EXERCISE REQUIREMENTS: Pull out each line of the records below that contains the string "года". Case counts.

MATERIAL FOR THIS EXERCISE:
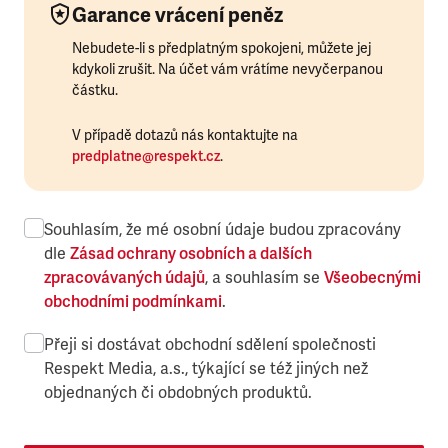
Garance vrácení peněz
Nebudete-li s předplatným spokojeni, můžete jej
kdykoli zrušit. Na účet vám vrátíme nevyčerpanou
částku.
V případě dotazů nás kontaktujte na
predplatne@respekt.cz
.
Souhlasím, že mé osobní údaje budou zpracovány
dle
Zásad ochrany osobních a dalších
zpracovávaných údajů
, a souhlasím se
Všeobecnými
obchodními podmínkami
.
Přeji si dostávat obchodní sdělení společnosti
Respekt Media, a.s., týkající se též jiných než
objednaných či obdobných produktů.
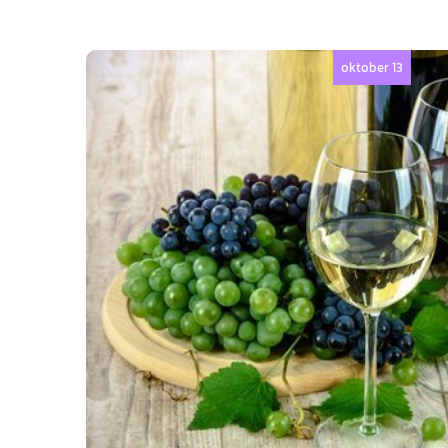
oktober 13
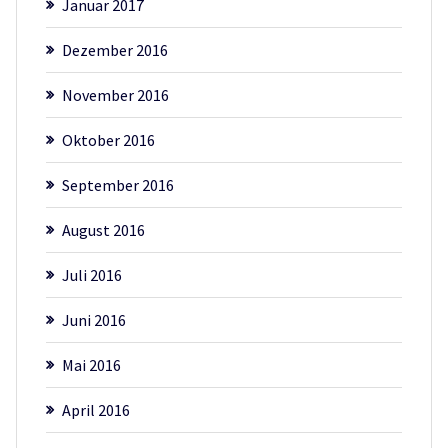
Januar 2017
Dezember 2016
November 2016
Oktober 2016
September 2016
August 2016
Juli 2016
Juni 2016
Mai 2016
April 2016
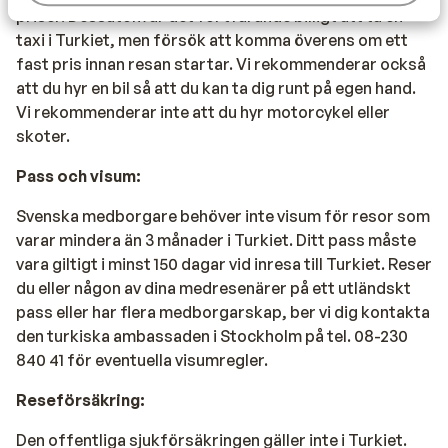
priser. Dessutom är det fortfarande billigt att ta en
taxi i Turkiet, men försök att komma överens om ett
fast pris innan resan startar. Vi rekommenderar också
att du hyr en bil så att du kan ta dig runt på egen hand.
Vi rekommenderar inte att du hyr motorcykel eller
skoter.
Pass och visum:
Svenska medborgare behöver inte visum för resor som
varar mindera än 3 månader i Turkiet. Ditt pass måste
vara giltigt i minst 150 dagar vid inresa till Turkiet. Reser
du eller någon av dina medresenärer på ett utländskt
pass eller har flera medborgarskap, ber vi dig kontakta
den turkiska ambassaden i Stockholm på tel. 08-230
840 41 för eventuella visumregler.
Reseförsäkring:
Den offentliga sjukförsäkringen gäller inte i Turkiet.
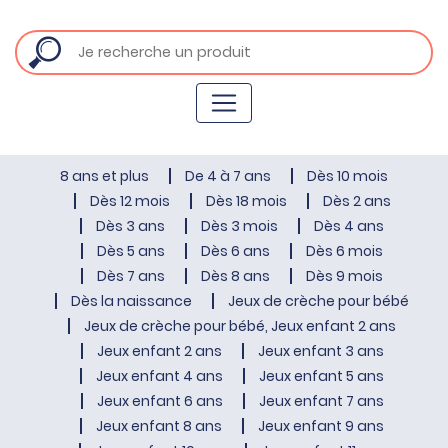
8 ans et plus
De 4 à 7 ans
Dès 10 mois
Dès 12 mois
Dès 18 mois
Dès 2 ans
Dès 3 ans
Dès 3 mois
Dès 4 ans
Dès 5 ans
Dès 6 ans
Dès 6 mois
Dès 7 ans
Dès 8 ans
Dès 9 mois
Dès la naissance
Jeux de crèche pour bébé
Jeux de crèche pour bébé, Jeux enfant 2 ans
Jeux enfant 2 ans
Jeux enfant 3 ans
Jeux enfant 4 ans
Jeux enfant 5 ans
Jeux enfant 6 ans
Jeux enfant 7 ans
Jeux enfant 8 ans
Jeux enfant 9 ans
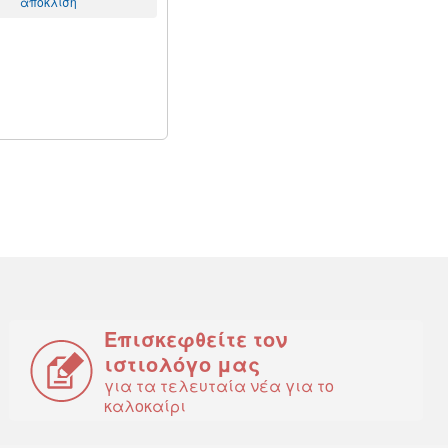
απόκλιση
Επισκεφθείτε τον
ιστιολόγο μας
για τα τελευταία νέα για το
καλοκαίρι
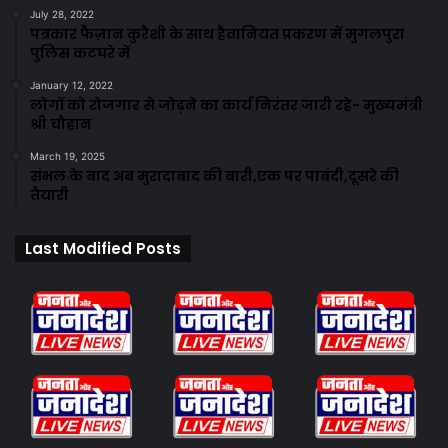
July 28, 2022
पत्रकार फैज़ान कुरैशी के साथ हैवानियत प्रकरण में मुगलपुरा
पुलिस कटघरे में
January 12, 2022
लोगों को रोजगार से जोड़ने का कार्य निरंतर जारी रहे- मुख्यमंत्री
श्री चौहान
March 19, 2025
संभल के बाद अब मुरादाबाद की बारी,एक पर पाबंदी,दूसरे की
तैयारी
Last Modified Posts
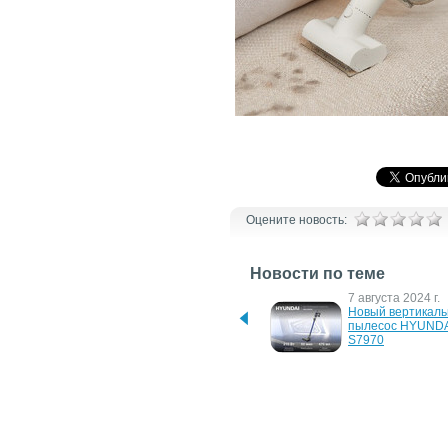
Оцените новость:
Новости по теме
16 декабря 2024 г.
7 августа 2024 г.
Новые роботы-пылесосы 
Новый вертикаль
Trouver серии E20
пылесос HYUNDA
S7970
22 февраля 2023 г.
5 января 2017 г.
Новый пылесос Scarlett 
Samsung предста
2в1: идеальная чистота 
новый роботизир
без лишних усилий
пылесос POWERb
VR7000 на CES 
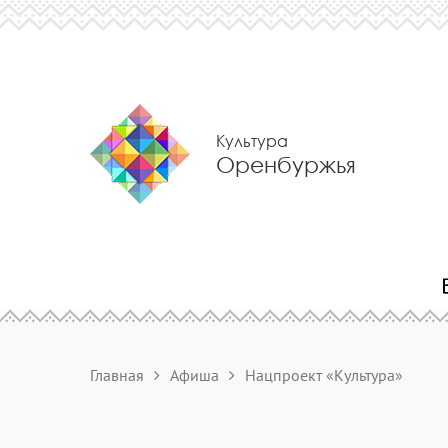
Культура
Оренбуржья
Главная
Афиша
Нацпроект «Культура»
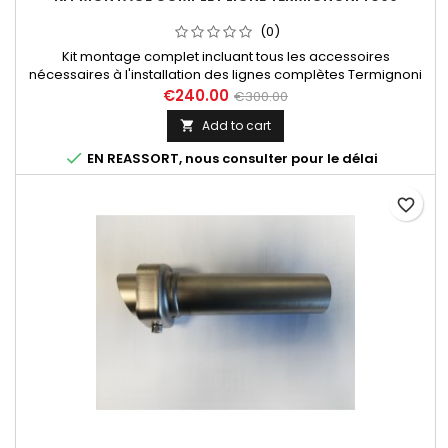
(0)
Kit montage complet incluant tous les accessoires
nécessaires à l'installation des lignes complètes Termignoni
Tmax 530 2012-2016 (réf. Y099).
€240.00
€300.00
Add to cart


EN REASSORT, nous consulter pour le délai
favorite_border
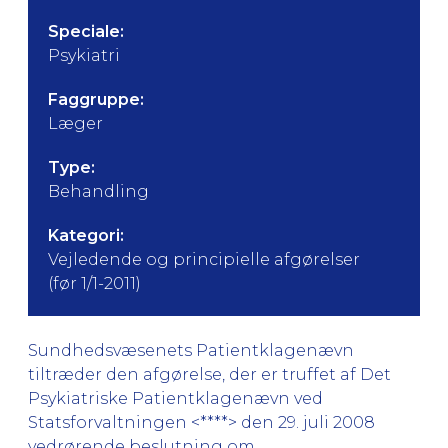
Speciale:
Psykiatri
Faggruppe:
Læger
Type:
Behandling
Kategori:
Vejledende og principielle afgørelser
(før 1/1-2011)
Sundhedsvæsenets Patientklagenævn
tiltræder den afgørelse, der er truffet af Det
Psykiatriske Patientklagenævn ved
Statsforvaltningen <****> den 29. juli 2008
vedrørende beslutning om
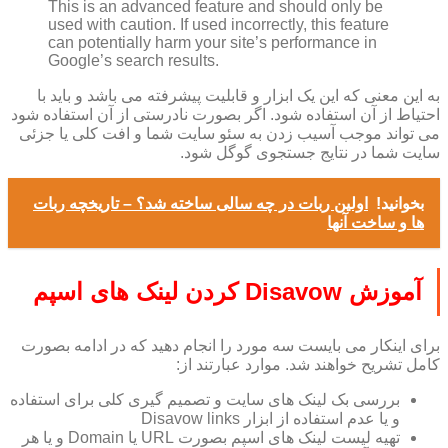
This is an advanced feature and should only be
used with caution. If used incorrectly, this feature
can potentially harm your site’s performance in
Google’s search results.
به این معنی که این یک ابزار و قابلیت پیشرفته می باشد و باید با
احتیاط از آن استفاده شود. اگر بصورت نادرستی از آن استفاده شود
می تواند موجب آسیب زدن به سئو سایت شما و افت کلی یا جزئی
سایت شما در نتایج جستجوی گوگل شود.
بخوانید!
اولین ربات در چه سالی ساخته شد؟ – تاریخچه ربات
ها و ساخت آنها
آموزش Disavow کردن لینک های اسپم
برای اینکار می بایست سه مورد را انجام دهید که در ادامه بصورت
کامل تشریح خواهند شد. موارد عبارتند از:
بررسی بک لینک های سایت و تصمیم گیری کلی برای استفاده
و یا عدم استفاده از ابزار Disavow links
تهیه لیست لینک های اسپم بصورت URL یا Domain و یا هر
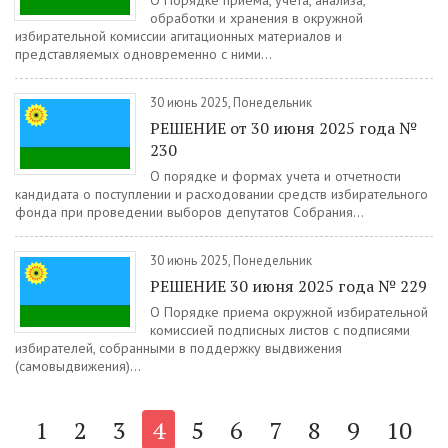
О Порядке приема, учета, анализа,
обработки и хранения в окружной
избирательной комиссии агитационных материалов и
представляемых одновременно с ними...
30 июнь 2025, Понедельник
РЕШЕНИЕ от 30 июня 2025 года №
230
О порядке и формах учета и отчетности
кандидата о поступлении и расходовании средств избирательного
фонда при проведении выборов депутатов Собрания...
30 июнь 2025, Понедельник
РЕШЕНИЕ 30 июня 2025 года № 229
О Порядке приема окружной избирательной
комиссией подписных листов с подписями
избирателей, собранными в поддержку выдвижения
(самовыдвижения)...
1
2
3
4
5
6
7
8
9
10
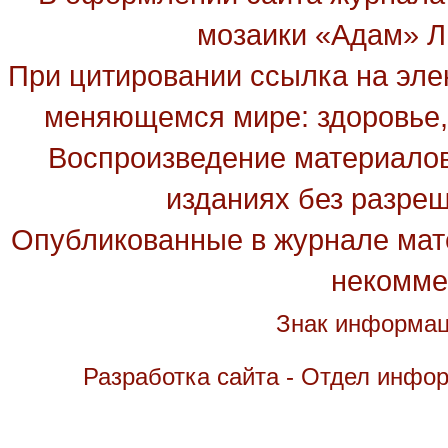
мозаики «Адам» Ль
При цитировании ссылка на эле
меняющемся мире: здоровье, 
Воспроизведение материалов
изданиях без разре
Опубликованные в журнале мате
некомме
Знак информац
Разработка сайта - Отдел инфо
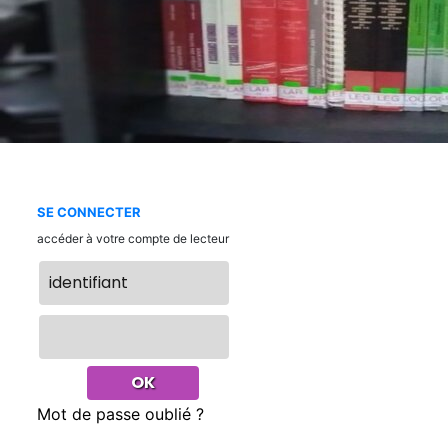
SE CONNECTER
accéder à votre compte de lecteur
Mot de passe oublié ?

ANSWER FOR THIS EXERCISE:
РЕШЕНИЕ от 30 июня 2025 года №
РЕШЕНИЕ 30 июня 2025 года № 229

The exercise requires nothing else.